» **Directions for this task**
Pick up the passage below about whether prayer can change God's will, and carry it forward from its last sentence.

» **Extract provided**
Many philosophers followed along the same track, one laid down by Aristotle's notion of God as the "First Unmoved Mover." Immanuel Kant, for example, called it "an absurd and presumptuous delusion" to think that one person's prayer might deflect God from the plan of his wisdom.
Calvinism, with its emphasis on the absolute sovereignty of God, likewise shifted the emphasis of prayer from its effect on God to its effect on the pray-er. As Matthew Henry put it, "It is true, nothing we can say can have any influence upon him, or move him to show us mercy, but it may have an influence upon ourselves, and help to put us into a frame fit to receive mercy." The devout Jonathan Edwards questioned whether petitionary prayer had any effect. He wrote, "God is sometimes represented as if he were moved and persuaded by the prayers of his people; yet it is not to be thought that God is properly moved or made willing by our prayers"; instead, God bestows mercy "as though he were prevailed upon by prayer."

» **Record extracts**

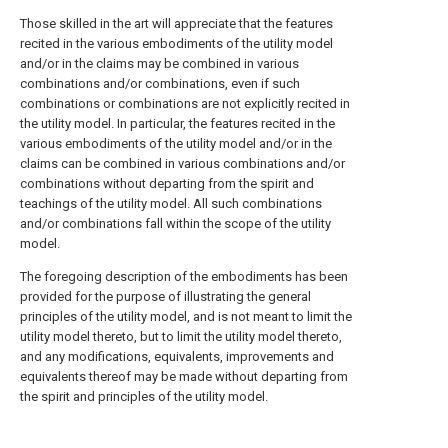
Those skilled in the art will appreciate that the features
recited in the various embodiments of the utility model
and/or in the claims may be combined in various
combinations and/or combinations, even if such
combinations or combinations are not explicitly recited in
the utility model. In particular, the features recited in the
various embodiments of the utility model and/or in the
claims can be combined in various combinations and/or
combinations without departing from the spirit and
teachings of the utility model. All such combinations
and/or combinations fall within the scope of the utility
model.
The foregoing description of the embodiments has been
provided for the purpose of illustrating the general
principles of the utility model, and is not meant to limit the
utility model thereto, but to limit the utility model thereto,
and any modifications, equivalents, improvements and
equivalents thereof may be made without departing from
the spirit and principles of the utility model.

» **Written reply**
As discoveries in science provided explanations for phenomena that people had always considered part of providence, modern sons and daughters of the Enlightenment saw less reason for prayer. The natural world became more predictable, apparently less subject to the whims of God or those who prayed to God. Thomas Hardy described God as "the dreaming, dark, dumb Thing that turns the handle of this idle Show." Kurt Vonnegut mocked the Serenity Prayer in his book Slaughterhouse-Five:
GOD GRANT ME
THE SERENITY TO ACCEPT
THE THINGS I CANNOT CHANGE,
COURAGE
TO CHANGE THE THINGS I CAN,
AND WISDOM ALWAYS
TO TELL THE DIFFERENCE.
Among the things Billy Pilgrim could not change were the past, the present, and the future.
Arguments by philosophers and cynical novelists alike, however, collide with the portrait of God in the Bible, that of a personal being who listens attentively to prayers and responds. Jesus gave flesh to that portrait, and the disciples took up praying right where Jesus left off, asking God for such things as physical healings, liberation from prison, and safety on missionary journeys. Paul interceded for churches constantly, and did not hesitate to make personal, specific requests.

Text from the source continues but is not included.